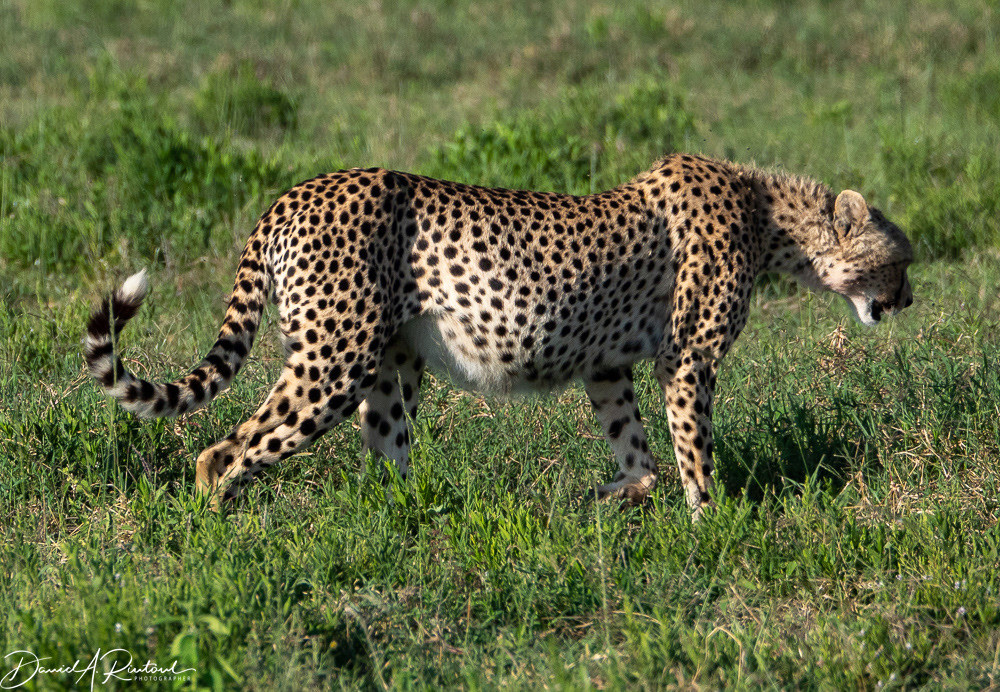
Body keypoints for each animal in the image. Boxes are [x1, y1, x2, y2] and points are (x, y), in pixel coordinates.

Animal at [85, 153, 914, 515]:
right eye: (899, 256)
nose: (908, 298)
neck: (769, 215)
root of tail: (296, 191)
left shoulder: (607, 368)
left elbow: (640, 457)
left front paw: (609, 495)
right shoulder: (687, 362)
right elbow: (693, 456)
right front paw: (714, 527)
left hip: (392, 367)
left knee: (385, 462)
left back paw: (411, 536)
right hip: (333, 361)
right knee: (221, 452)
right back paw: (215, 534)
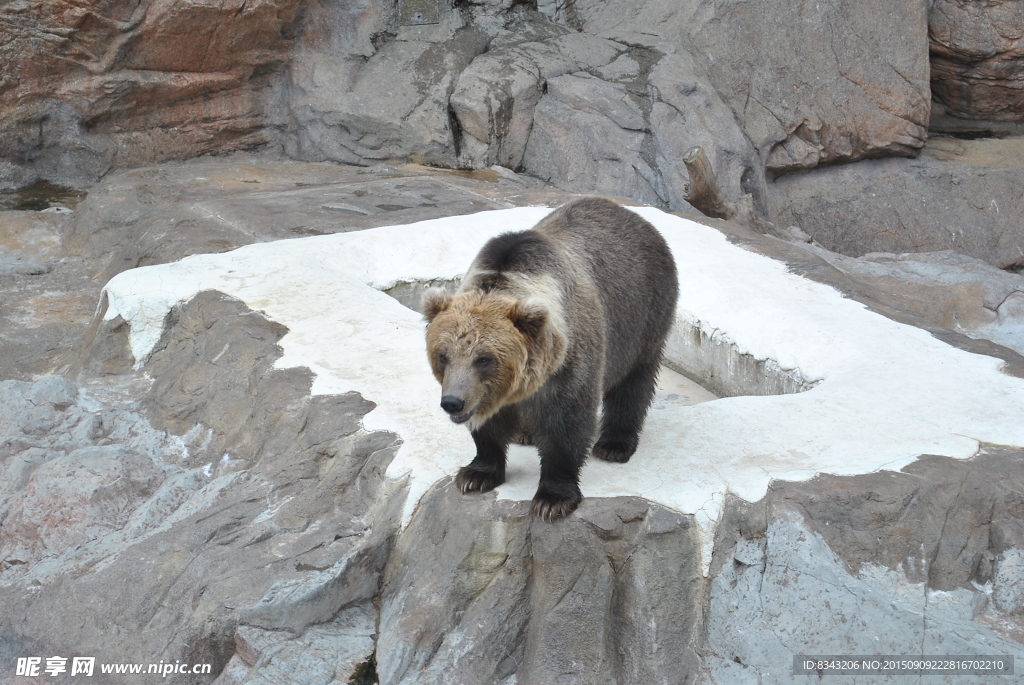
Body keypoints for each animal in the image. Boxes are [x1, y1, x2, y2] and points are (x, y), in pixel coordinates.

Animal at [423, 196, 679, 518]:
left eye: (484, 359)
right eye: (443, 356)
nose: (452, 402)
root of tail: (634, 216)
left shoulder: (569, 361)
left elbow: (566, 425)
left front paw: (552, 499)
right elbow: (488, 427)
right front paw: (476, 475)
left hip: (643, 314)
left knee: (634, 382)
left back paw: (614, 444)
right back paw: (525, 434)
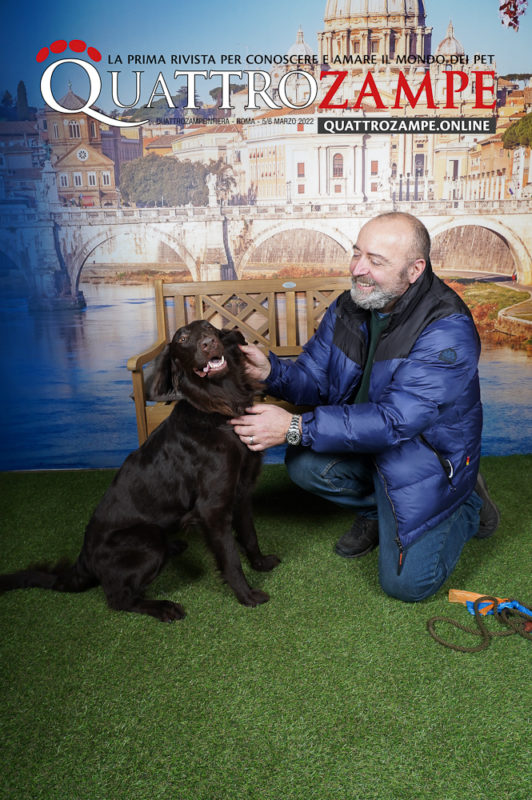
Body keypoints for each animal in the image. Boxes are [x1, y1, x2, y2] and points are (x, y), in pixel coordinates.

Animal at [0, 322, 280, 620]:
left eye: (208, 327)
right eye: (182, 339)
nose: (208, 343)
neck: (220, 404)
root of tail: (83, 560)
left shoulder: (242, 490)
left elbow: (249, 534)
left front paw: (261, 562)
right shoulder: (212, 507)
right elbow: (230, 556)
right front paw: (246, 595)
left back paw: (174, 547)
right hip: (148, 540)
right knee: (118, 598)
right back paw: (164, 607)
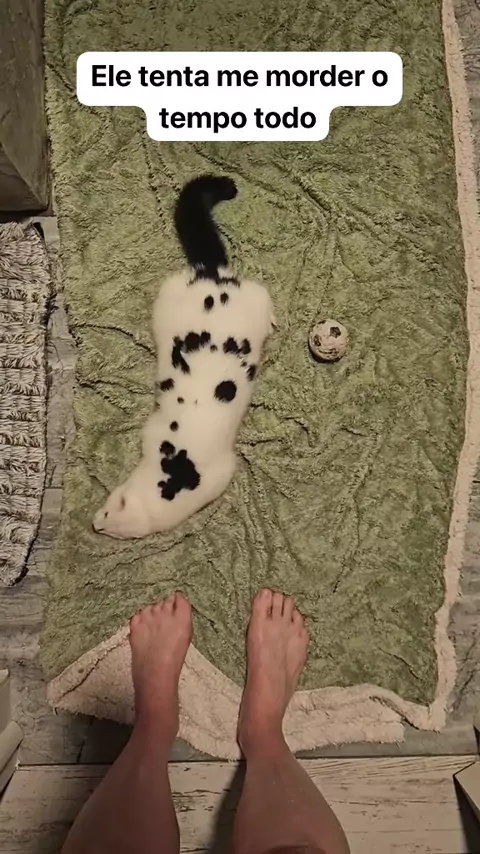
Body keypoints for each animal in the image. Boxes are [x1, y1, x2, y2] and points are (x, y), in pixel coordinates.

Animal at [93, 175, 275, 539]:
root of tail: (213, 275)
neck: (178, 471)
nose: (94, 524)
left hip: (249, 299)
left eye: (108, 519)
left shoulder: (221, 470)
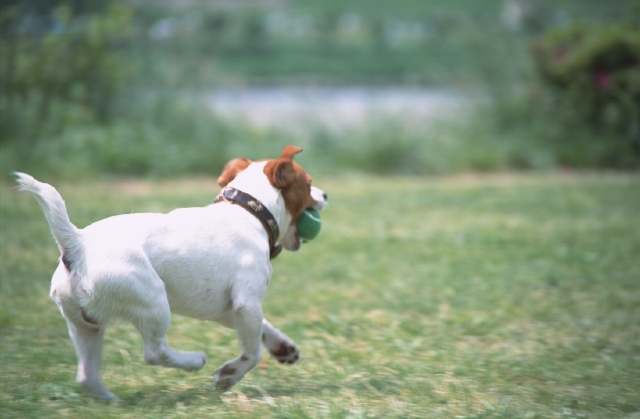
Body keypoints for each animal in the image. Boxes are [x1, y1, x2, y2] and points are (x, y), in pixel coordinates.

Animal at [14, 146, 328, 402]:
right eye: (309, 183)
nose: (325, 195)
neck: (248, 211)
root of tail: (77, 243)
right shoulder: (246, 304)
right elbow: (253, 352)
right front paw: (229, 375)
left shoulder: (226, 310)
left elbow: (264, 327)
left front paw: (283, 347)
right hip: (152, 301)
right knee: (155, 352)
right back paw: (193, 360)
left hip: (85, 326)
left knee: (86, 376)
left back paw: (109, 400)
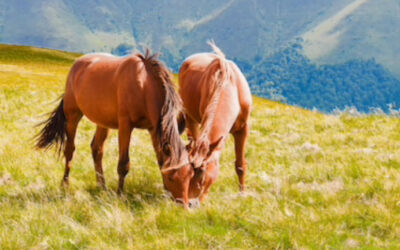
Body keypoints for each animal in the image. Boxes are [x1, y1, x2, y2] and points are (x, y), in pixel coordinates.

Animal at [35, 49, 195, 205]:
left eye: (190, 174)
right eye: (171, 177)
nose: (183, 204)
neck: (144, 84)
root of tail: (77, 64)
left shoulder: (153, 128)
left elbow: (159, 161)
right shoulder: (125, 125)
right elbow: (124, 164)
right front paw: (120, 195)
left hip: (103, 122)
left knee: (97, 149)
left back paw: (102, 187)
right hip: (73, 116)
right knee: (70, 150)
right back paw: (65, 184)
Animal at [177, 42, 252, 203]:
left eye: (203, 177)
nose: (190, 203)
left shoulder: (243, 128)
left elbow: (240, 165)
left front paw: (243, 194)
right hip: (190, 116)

---

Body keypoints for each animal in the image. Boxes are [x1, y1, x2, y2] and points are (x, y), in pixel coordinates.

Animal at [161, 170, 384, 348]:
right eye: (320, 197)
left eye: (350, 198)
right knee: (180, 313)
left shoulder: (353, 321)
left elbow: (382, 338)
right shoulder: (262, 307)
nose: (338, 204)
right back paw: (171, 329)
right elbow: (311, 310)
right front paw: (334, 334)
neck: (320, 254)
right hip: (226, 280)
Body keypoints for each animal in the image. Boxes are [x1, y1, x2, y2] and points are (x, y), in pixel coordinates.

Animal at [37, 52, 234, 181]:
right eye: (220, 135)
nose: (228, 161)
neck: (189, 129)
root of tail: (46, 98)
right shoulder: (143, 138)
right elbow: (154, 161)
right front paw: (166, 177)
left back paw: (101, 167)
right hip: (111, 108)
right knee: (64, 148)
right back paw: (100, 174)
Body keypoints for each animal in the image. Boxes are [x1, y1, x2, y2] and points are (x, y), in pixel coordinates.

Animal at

---

*About this task*
Take the lines above starting at the one containing "left front paw: (552, 499)" and ending at the one containing "left elbow: (249, 534)", and print them again exactly, without pictures.

*Answer to this exercise*
left front paw: (552, 499)
right elbow: (488, 427)
right front paw: (476, 475)
left hip: (643, 314)
left knee: (634, 382)
left back paw: (614, 444)
right back paw: (525, 434)
Body keypoints for each animal in the image. Boxes are [x1, y1, x2, y2] and points are (x, y), in pixel coordinates.

Animal at [0, 322, 280, 620]:
left eye: (208, 327)
right eye: (182, 339)
nose: (208, 343)
neck: (220, 404)
root of tail: (83, 560)
left shoulder: (242, 490)
left elbow: (249, 534)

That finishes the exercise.